→ **DATA FOR PROCESSING**
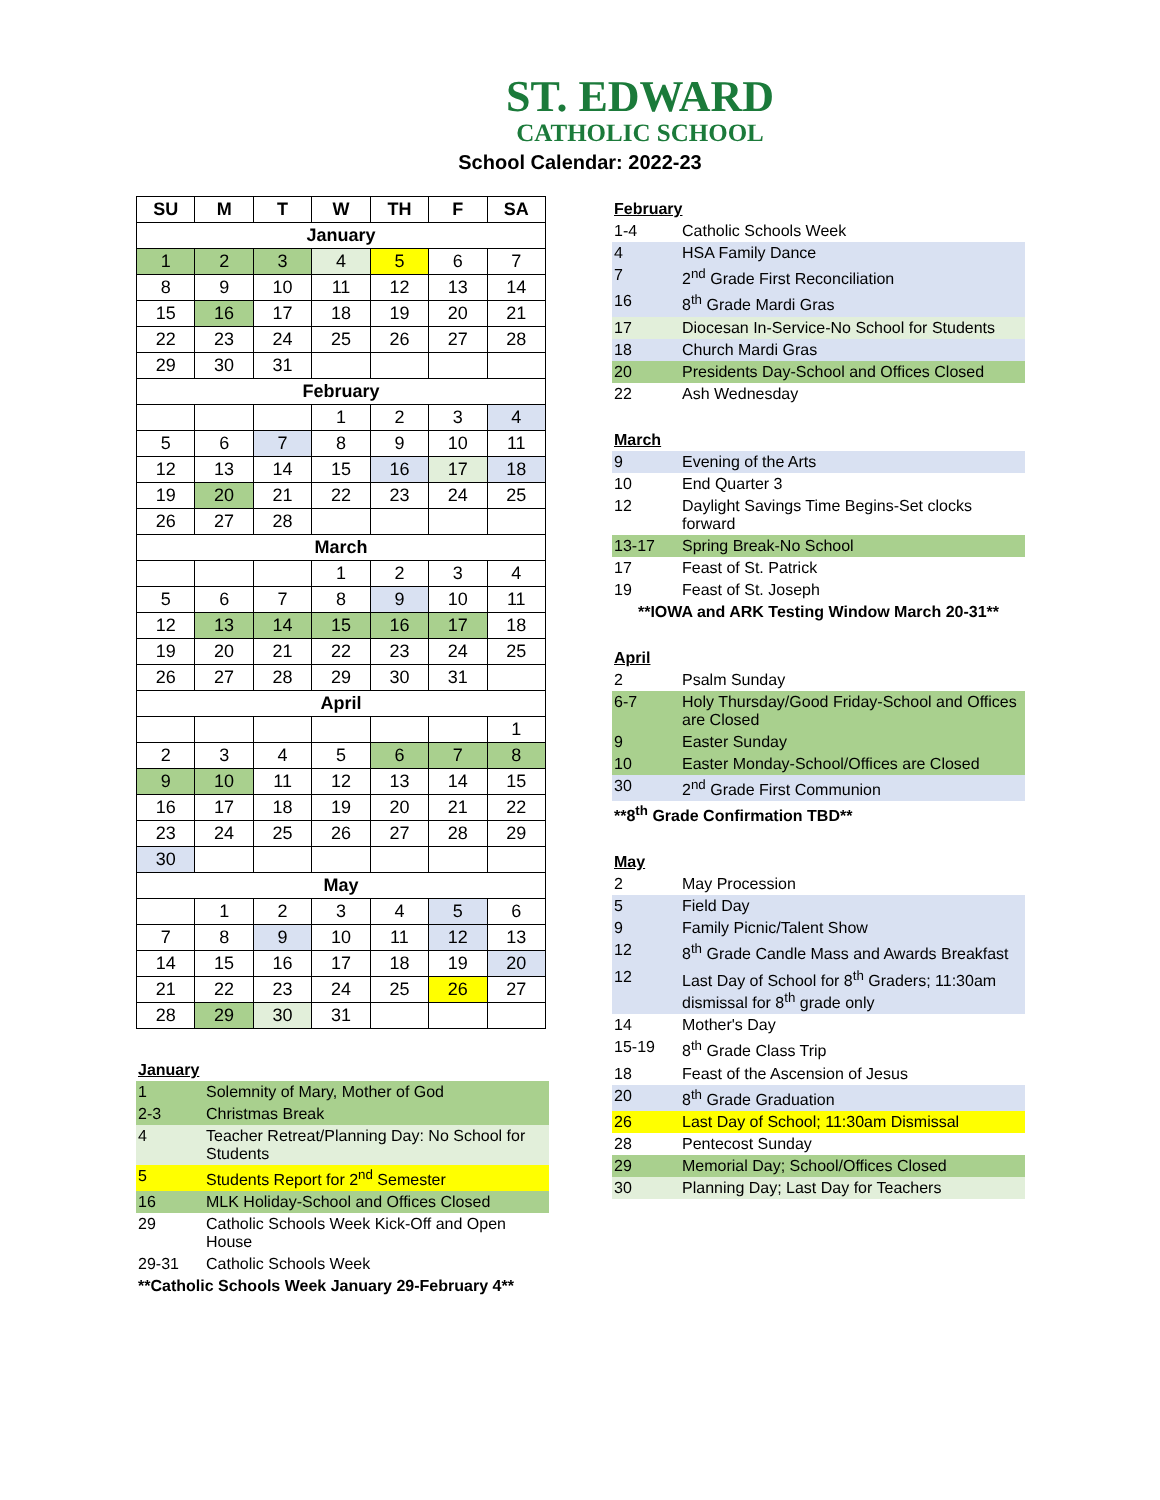ST. EDWARD
CATHOLIC SCHOOL
School Calendar: 2022-23
| SU | M | T | W | TH | F | SA |
| --- | --- | --- | --- | --- | --- | --- |
| January | | | | | | |
| 1 | 2 | 3 | 4 | 5 | 6 | 7 |
| 8 | 9 | 10 | 11 | 12 | 13 | 14 |
| 15 | 16 | 17 | 18 | 19 | 20 | 21 |
| 22 | 23 | 24 | 25 | 26 | 27 | 28 |
| 29 | 30 | 31 | | | | |
| February | | | | | | |
| | | | 1 | 2 | 3 | 4 |
| 5 | 6 | 7 | 8 | 9 | 10 | 11 |
| 12 | 13 | 14 | 15 | 16 | 17 | 18 |
| 19 | 20 | 21 | 22 | 23 | 24 | 25 |
| 26 | 27 | 28 | | | | |
| March | | | | | | |
| | | | 1 | 2 | 3 | 4 |
| 5 | 6 | 7 | 8 | 9 | 10 | 11 |
| 12 | 13 | 14 | 15 | 16 | 17 | 18 |
| 19 | 20 | 21 | 22 | 23 | 24 | 25 |
| 26 | 27 | 28 | 29 | 30 | 31 | |
| April | | | | | | |
| | | | | | | 1 |
| 2 | 3 | 4 | 5 | 6 | 7 | 8 |
| 9 | 10 | 11 | 12 | 13 | 14 | 15 |
| 16 | 17 | 18 | 19 | 20 | 21 | 22 |
| 23 | 24 | 25 | 26 | 27 | 28 | 29 |
| 30 | | | | | | |
| May | | | | | | |
| | 1 | 2 | 3 | 4 | 5 | 6 |
| 7 | 8 | 9 | 10 | 11 | 12 | 13 |
| 14 | 15 | 16 | 17 | 18 | 19 | 20 |
| 21 | 22 | 23 | 24 | 25 | 26 | 27 |
| 28 | 29 | 30 | 31 | | | |
January
| 1 | Solemnity of Mary, Mother of God |
| 2-3 | Christmas Break |
| 4 | Teacher Retreat/Planning Day: No School for Students |
| 5 | Students Report for 2<sup>nd</sup> Semester |
| 16 | MLK Holiday-School and Offices Closed |
| 29 | Catholic Schools Week Kick-Off and Open House |
| 29-31 | Catholic Schools Week |
**Catholic Schools Week January 29-February 4**
February
| 1-4 | Catholic Schools Week |
| 4 | HSA Family Dance |
| 7 | 2<sup>nd</sup> Grade First Reconciliation |
| 16 | 8<sup>th</sup> Grade Mardi Gras |
| 17 | Diocesan In-Service-No School for Students |
| 18 | Church Mardi Gras |
| 20 | Presidents Day-School and Offices Closed |
| 22 | Ash Wednesday |
March
| 9 | Evening of the Arts |
| 10 | End Quarter 3 |
| 12 | Daylight Savings Time Begins-Set clocks forward |
| 13-17 | Spring Break-No School |
| 17 | Feast of St. Patrick |
| 19 | Feast of St. Joseph |
**IOWA and ARK Testing Window March 20-31**
April
| 2 | Psalm Sunday |
| 6-7 | Holy Thursday/Good Friday-School and Offices are Closed |
| 9 | Easter Sunday |
| 10 | Easter Monday-School/Offices are Closed |
| 30 | 2<sup>nd</sup> Grade First Communion |
**8<sup>th</sup> Grade Confirmation TBD**
May
| 2 | May Procession |
| 5 | Field Day |
| 9 | Family Picnic/Talent Show |
| 12 | 8<sup>th</sup> Grade Candle Mass and Awards Breakfast |
| 12 | Last Day of School for 8<sup>th</sup> Graders; 11:30am dismissal for 8<sup>th</sup> grade only |
| 14 | Mother's Day |
| 15-19 | 8<sup>th</sup> Grade Class Trip |
| 18 | Feast of the Ascension of Jesus |
| 20 | 8<sup>th</sup> Grade Graduation |
| 26 | Last Day of School; 11:30am Dismissal |
| 28 | Pentecost Sunday |
| 29 | Memorial Day; School/Offices Closed |
| 30 | Planning Day; Last Day for Teachers |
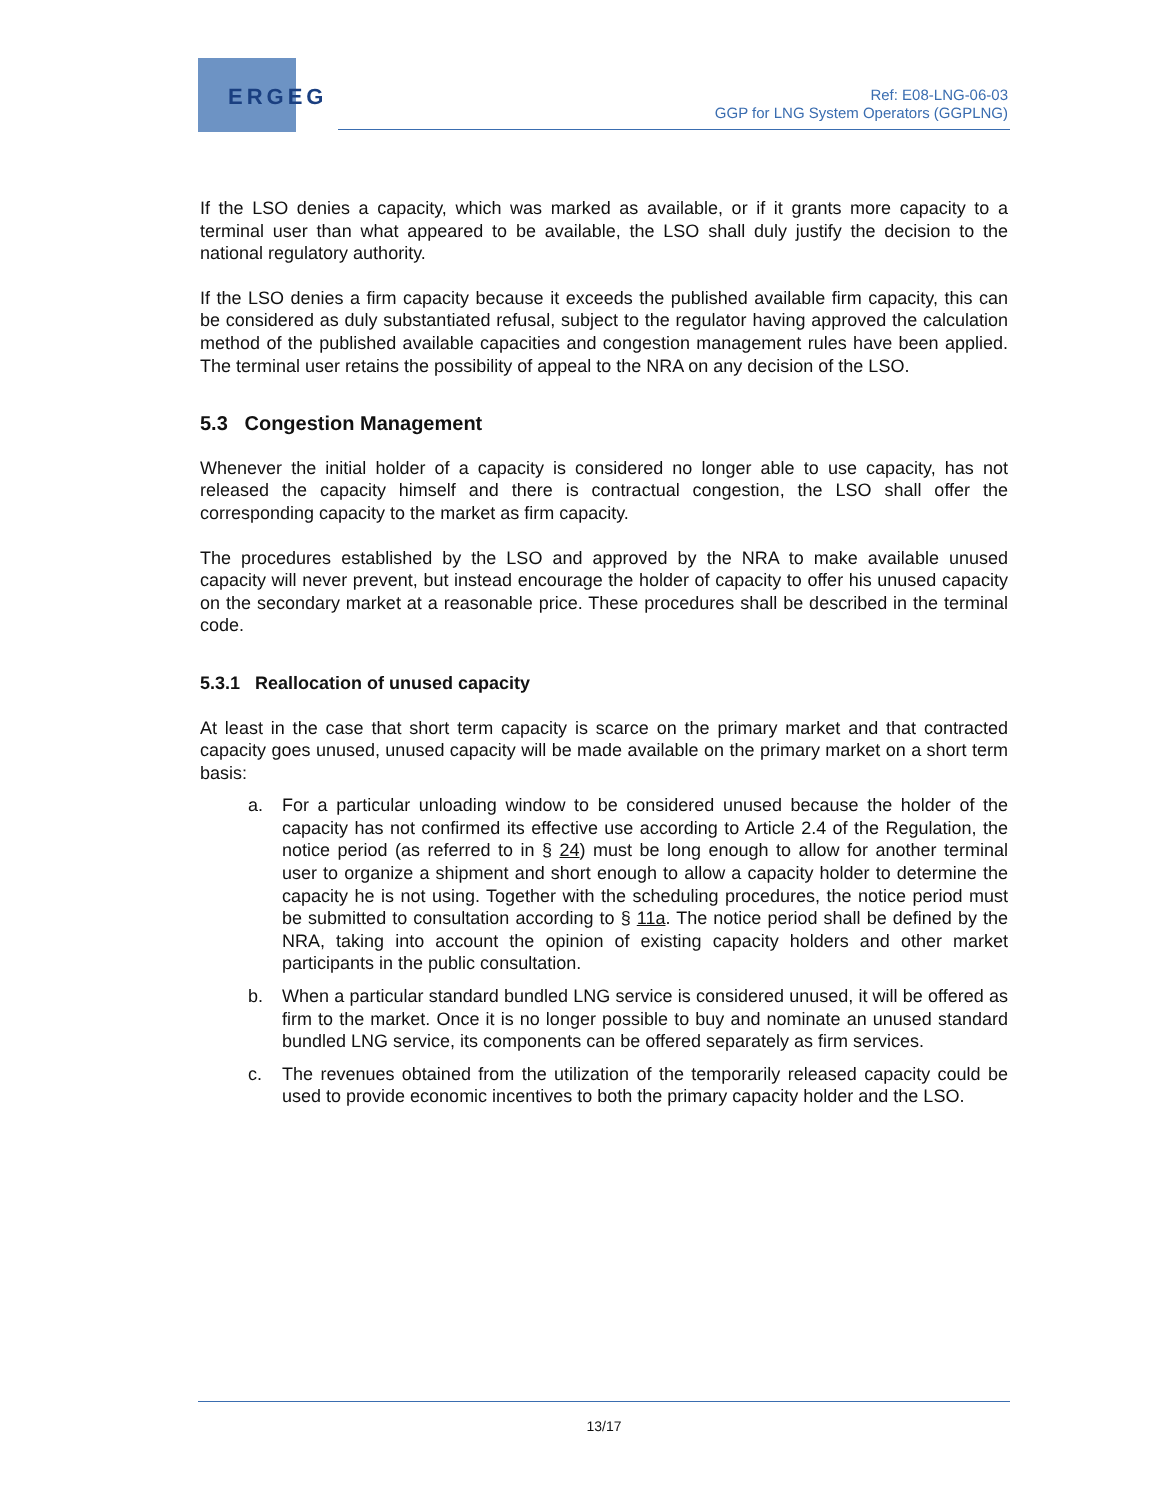ERGEG
Ref: E08-LNG-06-03
GGP for LNG System Operators (GGPLNG)
If the LSO denies a capacity, which was marked as available, or if it grants more capacity to a terminal user than what appeared to be available, the LSO shall duly justify the decision to the national regulatory authority.
If the LSO denies a firm capacity because it exceeds the published available firm capacity, this can be considered as duly substantiated refusal, subject to the regulator having approved the calculation method of the published available capacities and congestion management rules have been applied. The terminal user retains the possibility of appeal to the NRA on any decision of the LSO.
5.3 Congestion Management
Whenever the initial holder of a capacity is considered no longer able to use capacity, has not released the capacity himself and there is contractual congestion, the LSO shall offer the corresponding capacity to the market as firm capacity.
The procedures established by the LSO and approved by the NRA to make available unused capacity will never prevent, but instead encourage the holder of capacity to offer his unused capacity on the secondary market at a reasonable price. These procedures shall be described in the terminal code.
5.3.1 Reallocation of unused capacity
At least in the case that short term capacity is scarce on the primary market and that contracted capacity goes unused, unused capacity will be made available on the primary market on a short term basis:
a. For a particular unloading window to be considered unused because the holder of the capacity has not confirmed its effective use according to Article 2.4 of the Regulation, the notice period (as referred to in § 24) must be long enough to allow for another terminal user to organize a shipment and short enough to allow a capacity holder to determine the capacity he is not using. Together with the scheduling procedures, the notice period must be submitted to consultation according to § 11a. The notice period shall be defined by the NRA, taking into account the opinion of existing capacity holders and other market participants in the public consultation.
b. When a particular standard bundled LNG service is considered unused, it will be offered as firm to the market. Once it is no longer possible to buy and nominate an unused standard bundled LNG service, its components can be offered separately as firm services.
c. The revenues obtained from the utilization of the temporarily released capacity could be used to provide economic incentives to both the primary capacity holder and the LSO.
13/17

→ **DIRECTIONS FOR THIS TASK**
Put each line of the listing above into the copy exactly, dropping the pictures.

→ **ANSWER BOX**
ST. EDWARD
CATHOLIC SCHOOL
School Calendar: 2022-23
| SU | M | T | W | TH | F | SA |
| --- | --- | --- | --- | --- | --- | --- |
| January | | | | | | |
| 1 | 2 | 3 | 4 | 5 | 6 | 7 |
| 8 | 9 | 10 | 11 | 12 | 13 | 14 |
| 15 | 16 | 17 | 18 | 19 | 20 | 21 |
| 22 | 23 | 24 | 25 | 26 | 27 | 28 |
| 29 | 30 | 31 | | | | |
| February | | | | | | |
| | | | 1 | 2 | 3 | 4 |
| 5 | 6 | 7 | 8 | 9 | 10 | 11 |
| 12 | 13 | 14 | 15 | 16 | 17 | 18 |
| 19 | 20 | 21 | 22 | 23 | 24 | 25 |
| 26 | 27 | 28 | | | | |
| March | | | | | | |
| | | | 1 | 2 | 3 | 4 |
| 5 | 6 | 7 | 8 | 9 | 10 | 11 |
| 12 | 13 | 14 | 15 | 16 | 17 | 18 |
| 19 | 20 | 21 | 22 | 23 | 24 | 25 |
| 26 | 27 | 28 | 29 | 30 | 31 | |
| April | | | | | | |
| | | | | | | 1 |
| 2 | 3 | 4 | 5 | 6 | 7 | 8 |
| 9 | 10 | 11 | 12 | 13 | 14 | 15 |
| 16 | 17 | 18 | 19 | 20 | 21 | 22 |
| 23 | 24 | 25 | 26 | 27 | 28 | 29 |
| 30 | | | | | | |
| May | | | | | | |
| | 1 | 2 | 3 | 4 | 5 | 6 |
| 7 | 8 | 9 | 10 | 11 | 12 | 13 |
| 14 | 15 | 16 | 17 | 18 | 19 | 20 |
| 21 | 22 | 23 | 24 | 25 | 26 | 27 |
| 28 | 29 | 30 | 31 | | | |
January
| 1 | Solemnity of Mary, Mother of God |
| 2-3 | Christmas Break |
| 4 | Teacher Retreat/Planning Day: No School for Students |
| 5 | Students Report for 2<sup>nd</sup> Semester |
| 16 | MLK Holiday-School and Offices Closed |
| 29 | Catholic Schools Week Kick-Off and Open House |
| 29-31 | Catholic Schools Week |
**Catholic Schools Week January 29-February 4**
February
| 1-4 | Catholic Schools Week |
| 4 | HSA Family Dance |
| 7 | 2<sup>nd</sup> Grade First Reconciliation |
| 16 | 8<sup>th</sup> Grade Mardi Gras |
| 17 | Diocesan In-Service-No School for Students |
| 18 | Church Mardi Gras |
| 20 | Presidents Day-School and Offices Closed |
| 22 | Ash Wednesday |
March
| 9 | Evening of the Arts |
| 10 | End Quarter 3 |
| 12 | Daylight Savings Time Begins-Set clocks forward |
| 13-17 | Spring Break-No School |
| 17 | Feast of St. Patrick |
| 19 | Feast of St. Joseph |
**IOWA and ARK Testing Window March 20-31**
April
| 2 | Psalm Sunday |
| 6-7 | Holy Thursday/Good Friday-School and Offices are Closed |
| 9 | Easter Sunday |
| 10 | Easter Monday-School/Offices are Closed |
| 30 | 2<sup>nd</sup> Grade First Communion |
**8<sup>th</sup> Grade Confirmation TBD**
May
| 2 | May Procession |
| 5 | Field Day |
| 9 | Family Picnic/Talent Show |
| 12 | 8<sup>th</sup> Grade Candle Mass and Awards Breakfast |
| 12 | Last Day of School for 8<sup>th</sup> Graders; 11:30am dismissal for 8<sup>th</sup> grade only |
| 14 | Mother's Day |
| 15-19 | 8<sup>th</sup> Grade Class Trip |
| 18 | Feast of the Ascension of Jesus |
| 20 | 8<sup>th</sup> Grade Graduation |
| 26 | Last Day of School; 11:30am Dismissal |
| 28 | Pentecost Sunday |
| 29 | Memorial Day; School/Offices Closed |
| 30 | Planning Day; Last Day for Teachers |
ERGEG
Ref: E08-LNG-06-03
GGP for LNG System Operators (GGPLNG)
If the LSO denies a capacity, which was marked as available, or if it grants more capacity to a terminal user than what appeared to be available, the LSO shall duly justify the decision to the national regulatory authority.
If the LSO denies a firm capacity because it exceeds the published available firm capacity, this can be considered as duly substantiated refusal, subject to the regulator having approved the calculation method of the published available capacities and congestion management rules have been applied. The terminal user retains the possibility of appeal to the NRA on any decision of the LSO.
5.3 Congestion Management
Whenever the initial holder of a capacity is considered no longer able to use capacity, has not released the capacity himself and there is contractual congestion, the LSO shall offer the corresponding capacity to the market as firm capacity.
The procedures established by the LSO and approved by the NRA to make available unused capacity will never prevent, but instead encourage the holder of capacity to offer his unused capacity on the secondary market at a reasonable price. These procedures shall be described in the terminal code.
5.3.1 Reallocation of unused capacity
At least in the case that short term capacity is scarce on the primary market and that contracted capacity goes unused, unused capacity will be made available on the primary market on a short term basis:
a. For a particular unloading window to be considered unused because the holder of the capacity has not confirmed its effective use according to Article 2.4 of the Regulation, the notice period (as referred to in § 24) must be long enough to allow for another terminal user to organize a shipment and short enough to allow a capacity holder to determine the capacity he is not using. Together with the scheduling procedures, the notice period must be submitted to consultation according to § 11a. The notice period shall be defined by the NRA, taking into account the opinion of existing capacity holders and other market participants in the public consultation.
b. When a particular standard bundled LNG service is considered unused, it will be offered as firm to the market. Once it is no longer possible to buy and nominate an unused standard bundled LNG service, its components can be offered separately as firm services.
c. The revenues obtained from the utilization of the temporarily released capacity could be used to provide economic incentives to both the primary capacity holder and the LSO.
13/17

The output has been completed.